Chicago Bulls fans must adjust expectations.
The last resolution for the Chicago Bulls is for us fans. Amidst all the struggles this year, there has been way too much “blow it up” chatter being thrown around. It’s easy to say, especially after how this team started the season, but blowing up the Bulls should not be an option.
Setting aside the part where if the Bulls aren’t picking in the top 4, the pick automatically goes to Orlando, what do the Chicago Bulls get by blowing it up? By pressing reset on this team, they lose all of the cache/credibility they spent two years rebuilding to attract future free agents. Not to mention, a rebuild means even more bad basketball not even worth watching as was the case from 2018-2021.
There are plenty of ways to improve this team without actively trying to be bad and tank for the number one pick. The Chicago Bulls can sign for and acquire better pieces that fit with the current mold of their team. They can do a better job evaluating injury history to avoid pitfalls as they did with the Lonzo Ball signing.
They can also just draft better. So far neither the former regime nor this one has shown the ability to draft impactful playmakers. Patrick Williams was taken fourth overall in a tank-year season for the Bulls, and in the process future, all-star point guard Tyrese Halliburton fell to 13. So what good is a bunch of picks if we can’t trust those in charge to use them?

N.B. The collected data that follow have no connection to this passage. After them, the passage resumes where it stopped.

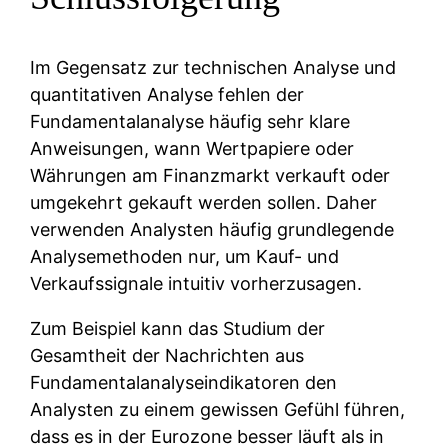
Im Gegensatz zur technischen Analyse und
quantitativen Analyse fehlen der
Fundamentalanalyse häufig sehr klare
Anweisungen, wann Wertpapiere oder
Währungen am Finanzmarkt verkauft oder
umgekehrt gekauft werden sollen. Daher
verwenden Analysten häufig grundlegende
Analysemethoden nur, um Kauf- und
Verkaufssignale intuitiv vorherzusagen.
Zum Beispiel kann das Studium der
Gesamtheit der Nachrichten aus
Fundamentalanalyseindikatoren den
Analysten zu einem gewissen Gefühl führen,
dass es in der Eurozone besser läuft als in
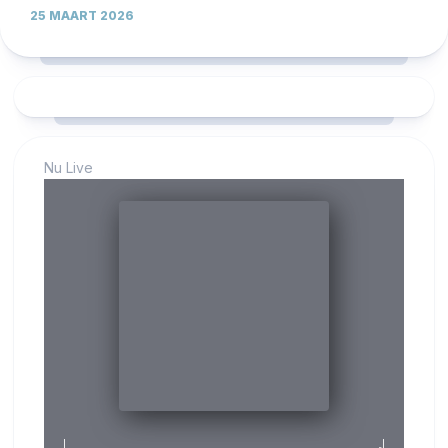
25 MAART 2026
Nu Live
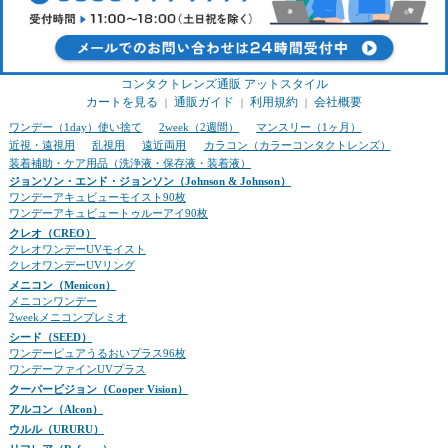
コンタクトレンズ通販 アットスタイル
カートを見る
通販ガイド
利用規約
会社概要
｜
｜
｜
ワンデー（1day）使い捨て
2week（2週間）
マンスリー（1ヶ月）
近視・遠視用
乱視用
遠近両用
カラコン（カラーコンタクトレンズ）
装着補助・ケア用品（洗浄液・保存液・装着液）
ジョンソン・エンド・ジョンソン（Johnson & Johnson）
ワンデーアキュビューモイスト90枚
ワンデーアキュビュートゥルーアイ90枚
クレオ（CREO）
クレオワンデーUVモイスト
クレオワンデーUVリング
メニコン（Menicon）
メニコンワンデー
2weekメニコンプレミオ
シード（SEED）
ワンデーピュアうるおいプラス96枚
ワンデーファインUVプラス
クーパービジョン（Cooper Vision）
アルコン（Alcon）
ウルル（URURU）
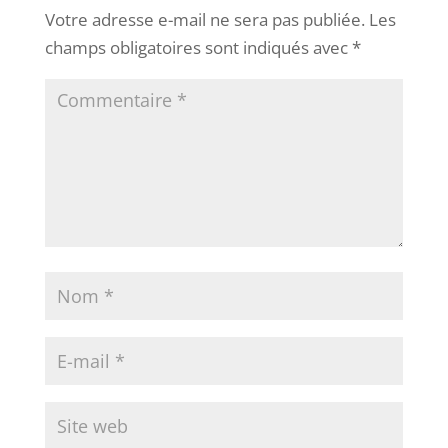
Votre adresse e-mail ne sera pas publiée.
Les
champs obligatoires sont indiqués avec
*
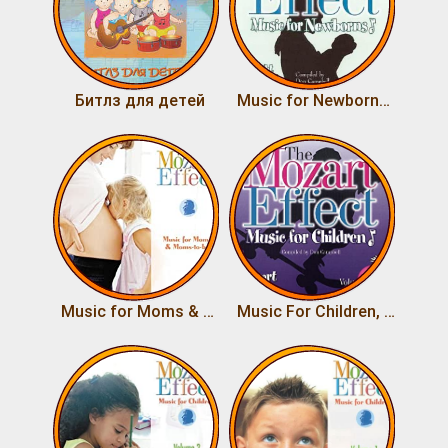
Битлз для детей
Music for Newborns - A Bright Beginning
Music for Moms & Moms-to-be
Music For Children, Vol.3 Mozart In Motion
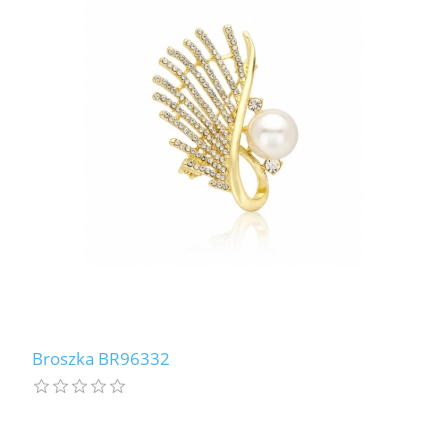
Broszka BR96332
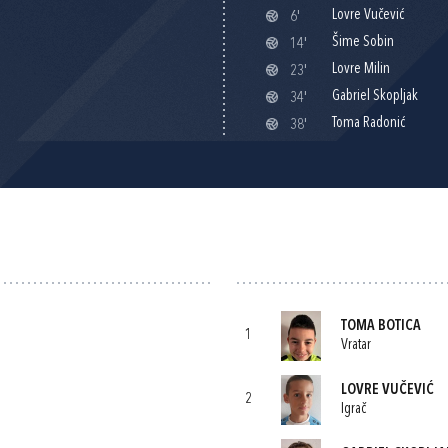
Lovre Vučević
6'
Šime Sobin
14'
Lovre Milin
23'
Gabriel Skopljak
34'
Toma Radonić
38'
TOMA BOTICA
1
Vratar
LOVRE VUČEVIĆ
2
Igrač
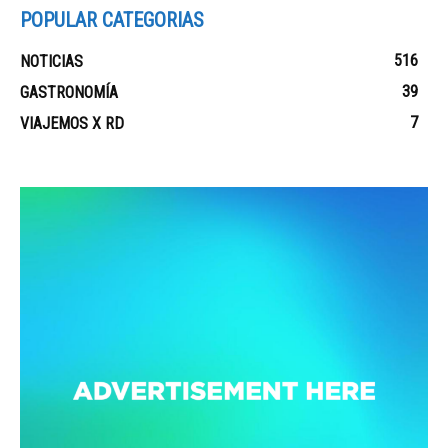
POPULAR CATEGORIAS
516
NOTICIAS
39
GASTRONOMÍA
7
VIAJEMOS X RD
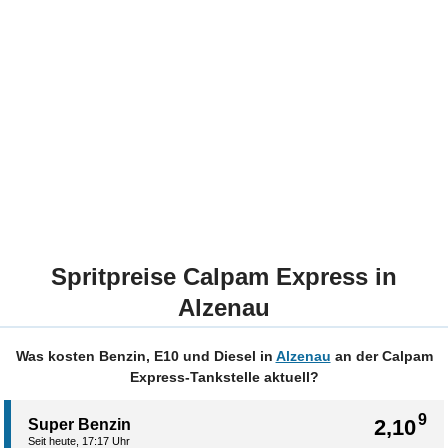
Spritpreise Calpam Express in
Alzenau
Was kosten Benzin, E10 und Diesel in
Alzenau
an der Calpam
Express-Tankstelle aktuell?
9
2,10
Super Benzin
Seit heute, 17:17 Uhr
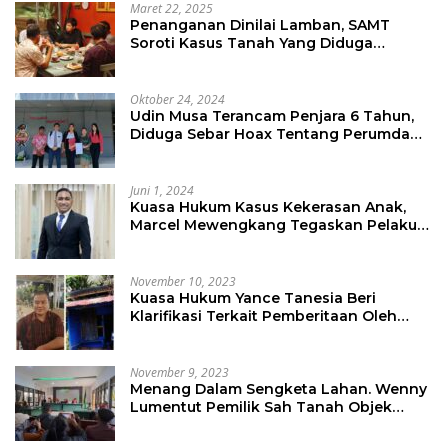
Maret 22, 2025
Penanganan Dinilai Lamban, SAMT
Soroti Kasus Tanah Yang Diduga
Libatkan Thomas Tampi
Oktober 24, 2024
Udin Musa Terancam Penjara 6 Tahun,
Diduga Sebar Hoax Tentang Perumda
PD Pasar
Juni 1, 2024
Kuasa Hukum Kasus Kekerasan Anak,
Marcel Mewengkang Tegaskan Pelaku
Berinisial CS Harus Ditindak Sesuai
Hukum Berlaku
November 10, 2023
Kuasa Hukum Yance Tanesia Beri
Klarifikasi Terkait Pemberitaan Oleh
Salah Satu Media
November 9, 2023
Menang Dalam Sengketa Lahan. Wenny
Lumentut Pemilik Sah Tanah Objek
Sengketa di Talete Dua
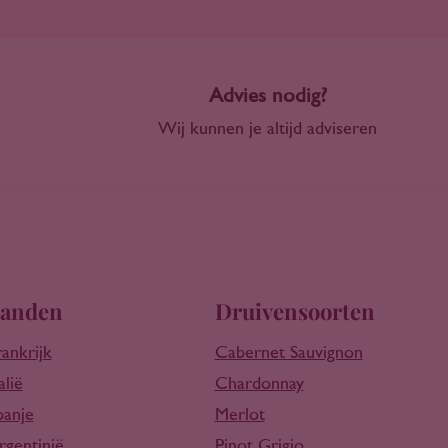
Advies nodig?
Wij kunnen je altijd adviseren
anden
Druivensoorten
rankrijk
Cabernet Sauvignon
alië
Chardonnay
panje
Merlot
rgentinië
Pinot Grigio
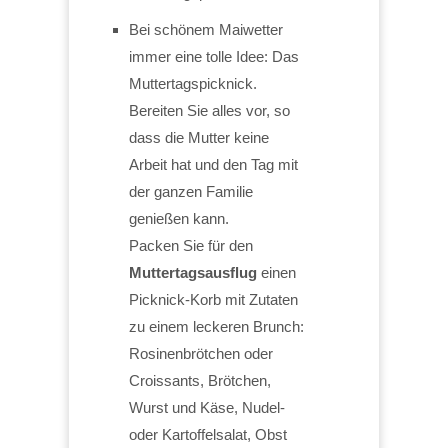
Bei schönem Maiwetter
immer eine tolle Idee: Das
Muttertagspicknick.
Bereiten Sie alles vor, so
dass die Mutter keine
Arbeit hat und den Tag mit
der ganzen Familie
genießen kann.
Packen Sie für den
Muttertagsausflug
einen
Picknick-Korb mit Zutaten
zu einem leckeren Brunch:
Rosinenbrötchen oder
Croissants, Brötchen,
Wurst und Käse, Nudel-
oder Kartoffelsalat, Obst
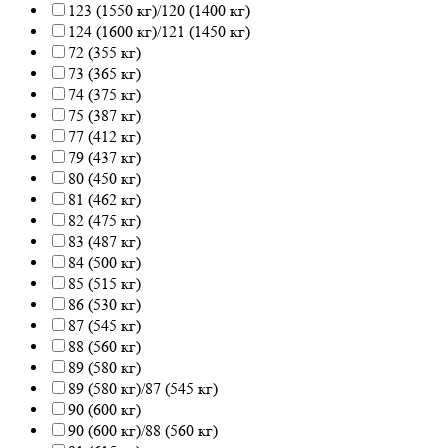
123 (1550 кг)/120 (1400 кг)
124 (1600 кг)/121 (1450 кг)
72 (355 кг)
73 (365 кг)
74 (375 кг)
75 (387 кг)
77 (412 кг)
79 (437 кг)
80 (450 кг)
81 (462 кг)
82 (475 кг)
83 (487 кг)
84 (500 кг)
85 (515 кг)
86 (530 кг)
87 (545 кг)
88 (560 кг)
89 (580 кг)
89 (580 кг)/87 (545 кг)
90 (600 кг)
90 (600 кг)/88 (560 кг)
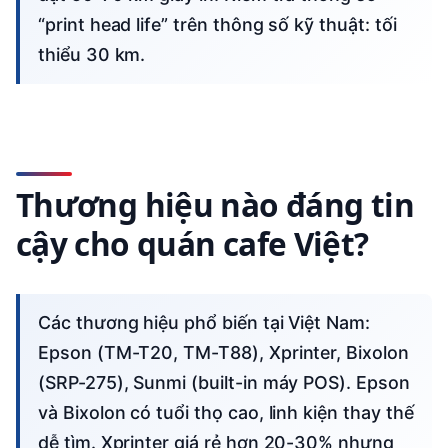
“print head life” trên thông số kỹ thuật: tối
thiểu 30 km.
Thương hiệu nào đáng tin
cậy cho quán cafe Việt?
Các thương hiệu phổ biến tại Việt Nam:
Epson (TM-T20, TM-T88), Xprinter, Bixolon
(SRP-275), Sunmi (built-in máy POS). Epson
và Bixolon có tuổi thọ cao, linh kiện thay thế
dễ tìm. Xprinter giá rẻ hơn 20-30% nhưng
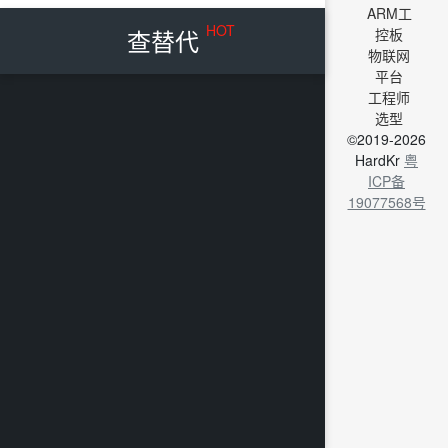
ARM工
HOT
查替代
控板
物联网
平台
工程师
选型
©2019-2026
HardKr
粤
ICP备
19077568号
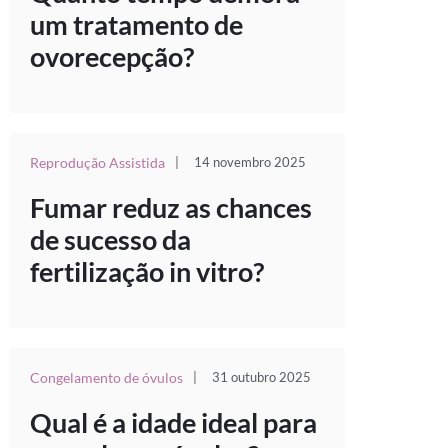
um tratamento de
ovorecepção?
Reprodução Assistida
|
14 novembro 2025
Fumar reduz as chances
de sucesso da
fertilização in vitro?
Congelamento de óvulos
|
31 outubro 2025
Qual é a idade ideal para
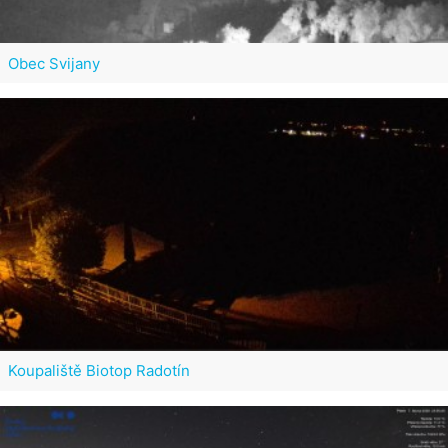
Obec Svijany
Koupaliště Biotop Radotín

In other years, another tanking team in the Atlanta Hawks actually got a high pick and drafted Luka Doncic…only to then trade him away for Trae Young. Other players like Donovan Mitchell, Tyrese Maxey, Desmond Bane, and others were taken well outside the lottery and are impactful contributors to their respective teams.
The NBA has gotten stuck in the mold where teams are either selling out to win immediately or tanking for the future. Fans for the most part have bought into this ideology, but it takes a top 5 player in the NBA to win a title, and no lottery pick is a guarantee to enter that tier.
There’s value in fielding a competitive basketball team, being a respectable organization, and improving the roster on the margins through the draft until an opportunity strikes to land that game-changing superstar. See: New Orleans Pelicans, Memphis Grizzlies.
This is what the Chicago Bulls must aspire to be. They don’t have an Anthony Davis-like asset to flip for a whole core of young players, and as a result, they shouldn’t be shopping their stars only to yield minimal returns.
My personal expectation for the Chicago Bulls is to be a well-run organization: One that doesn’t need to rely on the number one overall pick to change the outlook of the team and one that can utilize the draft well alongside free agency and the trade market to field a competitive team year in and year out. And as fans, that’s the standard this team should be held to.